Sunday, February 24, 2008
Move over, cigarettes and fast food, “suburban sprawl” is quickly becoming society’s public enemy No. 1 — taking the blame for everything from air pollution to obesity and social disorder. According to a 2004 report from the advocacy group Smart Growth B.C., “there is an emerging consensus that sprawl is damaging the environment and eroding the quality of life in B.C.” South of the border, the Sierra Club refers to the phenomenon as the “dark side” of the American dream.
If car-dependent subdivision dwellers are feeling under siege, they should prepare for more than just the disdain of special-interest groups. Soaring oil prices are pinching their middle-class wallets like never before.
Then, there was last Tuesday’s introduction of a carbon tax, which has been applauded in environmental circles for taking direct aim at auto emissions.
The reasoning seems to be that this will ultimately lure folks out of their cars — and onto cleaner forms of transport, like buses and bikes.
Metro Vancouver’s suburbanites should be taking notice. Faced with sketchy public transit, they’re the ones most likely to drive carbon-belching minivans and station wagons — as they commute from far-flung neighbourhoods or shuttle their kids around to hockey games and ballet classes.
And like it or not, they’ll have no choice but to pay up.
It’s a scenario that has some pundits gloating from their moral high grounds, including noted “new urbanist” James Howard Kunstler, who visited Vancouver recently to deliver his grim vision for suburbs in the Lower Mainland and beyond.
In his book, The Long Emergency, Kunstler writes that “suburbia will come to be regarded as the greatest misallocation of resources in the history of the world. It has a tragic destiny.” But even though the chattering classes have designated SUV-driving suburbanites as the doomed villains of modern cities, the numbers tell a different story.
Recent Statistics Canada figures show that immigrants to Canada increasingly are flocking to the suburbs of our major urban regions, including Metro Vancouver.
The dark side of the suburban dream, at least for newcomers, has been overlooked in the pursuit of affordable housing, spacious backyards and, yes, the white picket fence.
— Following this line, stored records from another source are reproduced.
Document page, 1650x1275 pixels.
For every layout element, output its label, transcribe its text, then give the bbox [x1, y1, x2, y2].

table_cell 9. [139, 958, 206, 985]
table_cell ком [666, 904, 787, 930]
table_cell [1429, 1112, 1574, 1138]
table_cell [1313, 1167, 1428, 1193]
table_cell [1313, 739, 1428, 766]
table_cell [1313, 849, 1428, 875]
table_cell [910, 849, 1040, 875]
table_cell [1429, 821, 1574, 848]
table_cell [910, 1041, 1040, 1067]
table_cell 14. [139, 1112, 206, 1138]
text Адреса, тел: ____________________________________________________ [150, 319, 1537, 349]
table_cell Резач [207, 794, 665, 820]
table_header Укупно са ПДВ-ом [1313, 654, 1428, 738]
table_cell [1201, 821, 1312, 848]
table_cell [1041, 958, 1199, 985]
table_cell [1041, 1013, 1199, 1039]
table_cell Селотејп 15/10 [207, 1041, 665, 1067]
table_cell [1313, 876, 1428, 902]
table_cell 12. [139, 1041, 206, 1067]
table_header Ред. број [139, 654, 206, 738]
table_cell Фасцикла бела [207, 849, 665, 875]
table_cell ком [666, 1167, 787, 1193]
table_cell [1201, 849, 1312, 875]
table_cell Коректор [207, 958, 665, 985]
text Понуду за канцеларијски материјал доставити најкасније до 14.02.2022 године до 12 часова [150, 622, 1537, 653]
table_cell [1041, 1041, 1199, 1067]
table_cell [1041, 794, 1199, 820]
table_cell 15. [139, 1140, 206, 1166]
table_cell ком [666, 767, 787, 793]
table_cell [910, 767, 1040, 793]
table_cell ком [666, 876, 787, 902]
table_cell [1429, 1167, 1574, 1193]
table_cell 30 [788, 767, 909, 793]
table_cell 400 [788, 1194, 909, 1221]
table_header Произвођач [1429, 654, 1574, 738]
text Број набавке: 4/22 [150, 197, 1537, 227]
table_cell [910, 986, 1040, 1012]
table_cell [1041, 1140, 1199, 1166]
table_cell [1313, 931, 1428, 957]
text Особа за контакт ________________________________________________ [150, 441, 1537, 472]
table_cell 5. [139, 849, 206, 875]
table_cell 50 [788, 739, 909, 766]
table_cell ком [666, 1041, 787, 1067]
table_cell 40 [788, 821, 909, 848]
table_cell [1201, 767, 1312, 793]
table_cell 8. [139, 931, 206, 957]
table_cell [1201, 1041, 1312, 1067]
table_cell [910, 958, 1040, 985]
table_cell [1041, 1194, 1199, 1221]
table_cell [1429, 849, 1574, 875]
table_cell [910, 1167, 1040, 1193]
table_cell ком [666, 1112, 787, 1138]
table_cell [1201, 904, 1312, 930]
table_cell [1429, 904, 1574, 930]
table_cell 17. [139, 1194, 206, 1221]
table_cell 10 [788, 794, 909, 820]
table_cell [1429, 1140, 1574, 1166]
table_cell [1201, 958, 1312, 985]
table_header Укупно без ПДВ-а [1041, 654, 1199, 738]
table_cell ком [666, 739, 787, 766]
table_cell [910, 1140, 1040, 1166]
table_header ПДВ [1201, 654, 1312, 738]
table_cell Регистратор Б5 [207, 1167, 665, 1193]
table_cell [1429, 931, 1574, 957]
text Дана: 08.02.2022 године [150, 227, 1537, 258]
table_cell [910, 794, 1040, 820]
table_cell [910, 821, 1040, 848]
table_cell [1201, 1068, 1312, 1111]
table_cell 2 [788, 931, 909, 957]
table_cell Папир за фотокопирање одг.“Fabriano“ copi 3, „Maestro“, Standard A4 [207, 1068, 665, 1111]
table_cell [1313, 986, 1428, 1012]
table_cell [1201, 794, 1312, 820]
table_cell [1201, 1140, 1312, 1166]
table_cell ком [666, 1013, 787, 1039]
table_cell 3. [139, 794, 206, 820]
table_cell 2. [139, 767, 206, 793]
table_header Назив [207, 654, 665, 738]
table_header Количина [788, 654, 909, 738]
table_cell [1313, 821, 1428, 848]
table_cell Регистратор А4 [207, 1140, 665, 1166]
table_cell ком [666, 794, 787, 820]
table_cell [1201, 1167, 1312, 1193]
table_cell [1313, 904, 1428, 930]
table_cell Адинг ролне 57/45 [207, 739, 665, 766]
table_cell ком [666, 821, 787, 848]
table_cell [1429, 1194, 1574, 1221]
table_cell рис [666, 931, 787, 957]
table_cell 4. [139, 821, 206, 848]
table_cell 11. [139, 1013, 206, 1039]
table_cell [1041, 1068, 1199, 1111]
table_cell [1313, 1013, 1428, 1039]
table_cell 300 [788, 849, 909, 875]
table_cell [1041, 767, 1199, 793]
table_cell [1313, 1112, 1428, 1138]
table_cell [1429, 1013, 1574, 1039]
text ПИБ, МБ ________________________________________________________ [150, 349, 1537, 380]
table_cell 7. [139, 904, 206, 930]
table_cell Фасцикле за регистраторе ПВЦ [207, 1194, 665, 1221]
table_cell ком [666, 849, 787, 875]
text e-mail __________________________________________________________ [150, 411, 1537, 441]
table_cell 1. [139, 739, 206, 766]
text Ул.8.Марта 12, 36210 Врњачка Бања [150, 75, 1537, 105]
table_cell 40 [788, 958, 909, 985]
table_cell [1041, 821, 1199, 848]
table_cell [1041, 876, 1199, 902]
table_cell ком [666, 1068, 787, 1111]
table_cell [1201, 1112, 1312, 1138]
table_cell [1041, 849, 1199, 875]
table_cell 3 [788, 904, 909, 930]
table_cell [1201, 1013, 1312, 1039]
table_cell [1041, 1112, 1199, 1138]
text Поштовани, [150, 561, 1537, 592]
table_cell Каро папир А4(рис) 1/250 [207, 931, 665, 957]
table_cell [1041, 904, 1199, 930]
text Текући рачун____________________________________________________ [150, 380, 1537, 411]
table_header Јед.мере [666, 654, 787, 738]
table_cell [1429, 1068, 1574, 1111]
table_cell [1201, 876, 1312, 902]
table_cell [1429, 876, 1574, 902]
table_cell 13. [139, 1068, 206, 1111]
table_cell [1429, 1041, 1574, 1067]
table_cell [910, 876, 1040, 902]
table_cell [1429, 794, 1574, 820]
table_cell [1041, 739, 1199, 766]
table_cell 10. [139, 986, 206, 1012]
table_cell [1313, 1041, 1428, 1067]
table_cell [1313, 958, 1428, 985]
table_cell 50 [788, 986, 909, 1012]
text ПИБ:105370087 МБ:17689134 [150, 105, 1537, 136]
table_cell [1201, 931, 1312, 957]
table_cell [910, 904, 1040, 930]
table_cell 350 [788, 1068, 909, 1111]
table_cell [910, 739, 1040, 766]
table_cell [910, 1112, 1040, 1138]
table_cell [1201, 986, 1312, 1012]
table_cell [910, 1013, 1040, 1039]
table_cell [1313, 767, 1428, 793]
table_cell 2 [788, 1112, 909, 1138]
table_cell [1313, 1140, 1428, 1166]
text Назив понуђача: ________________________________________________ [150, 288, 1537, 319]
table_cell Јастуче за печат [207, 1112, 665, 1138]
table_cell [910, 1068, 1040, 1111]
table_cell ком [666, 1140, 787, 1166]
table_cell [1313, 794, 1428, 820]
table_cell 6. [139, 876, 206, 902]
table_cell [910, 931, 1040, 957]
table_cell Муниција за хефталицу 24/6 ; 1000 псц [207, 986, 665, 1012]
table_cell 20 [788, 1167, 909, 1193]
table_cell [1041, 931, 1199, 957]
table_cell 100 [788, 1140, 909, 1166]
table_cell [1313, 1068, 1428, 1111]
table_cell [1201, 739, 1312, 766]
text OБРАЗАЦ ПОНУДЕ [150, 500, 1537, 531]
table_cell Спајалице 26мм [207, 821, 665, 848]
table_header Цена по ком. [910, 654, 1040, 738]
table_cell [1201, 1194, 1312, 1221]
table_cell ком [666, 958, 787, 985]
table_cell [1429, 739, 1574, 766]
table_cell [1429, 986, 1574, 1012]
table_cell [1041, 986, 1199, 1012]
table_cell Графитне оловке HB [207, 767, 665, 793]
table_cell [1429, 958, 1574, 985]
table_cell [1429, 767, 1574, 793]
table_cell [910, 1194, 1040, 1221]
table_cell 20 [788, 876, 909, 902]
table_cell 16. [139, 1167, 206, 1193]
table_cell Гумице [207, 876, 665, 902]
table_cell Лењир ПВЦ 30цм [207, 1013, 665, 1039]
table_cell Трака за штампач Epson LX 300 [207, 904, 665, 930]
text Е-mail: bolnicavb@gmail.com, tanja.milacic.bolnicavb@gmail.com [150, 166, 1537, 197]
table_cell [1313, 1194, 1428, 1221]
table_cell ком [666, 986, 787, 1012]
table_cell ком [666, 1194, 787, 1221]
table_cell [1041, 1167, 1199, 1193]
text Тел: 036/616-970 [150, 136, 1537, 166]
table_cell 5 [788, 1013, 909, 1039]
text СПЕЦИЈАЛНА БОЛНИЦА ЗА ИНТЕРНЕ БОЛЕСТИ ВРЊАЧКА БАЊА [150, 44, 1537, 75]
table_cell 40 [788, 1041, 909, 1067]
Not only are the suburbs increasingly multicultural, the StatsCan figures show they are also younger. They have more children.
According to B.C. census numbers, meanwhile, the biggest growth in our region is in places like Surrey, Mission, Chilliwack and Abbotsford, where single-family homes still rule.
In the City of Vancouver, where condo towers continue to sprout, the population growth rate lags behind Metro Vancouver as a whole.
British Columbians are voting with their feet. And they’re opting for suburbia.
Folks like Kunstler can rage against the suburbs all they want — but wishing them away won’t make it so.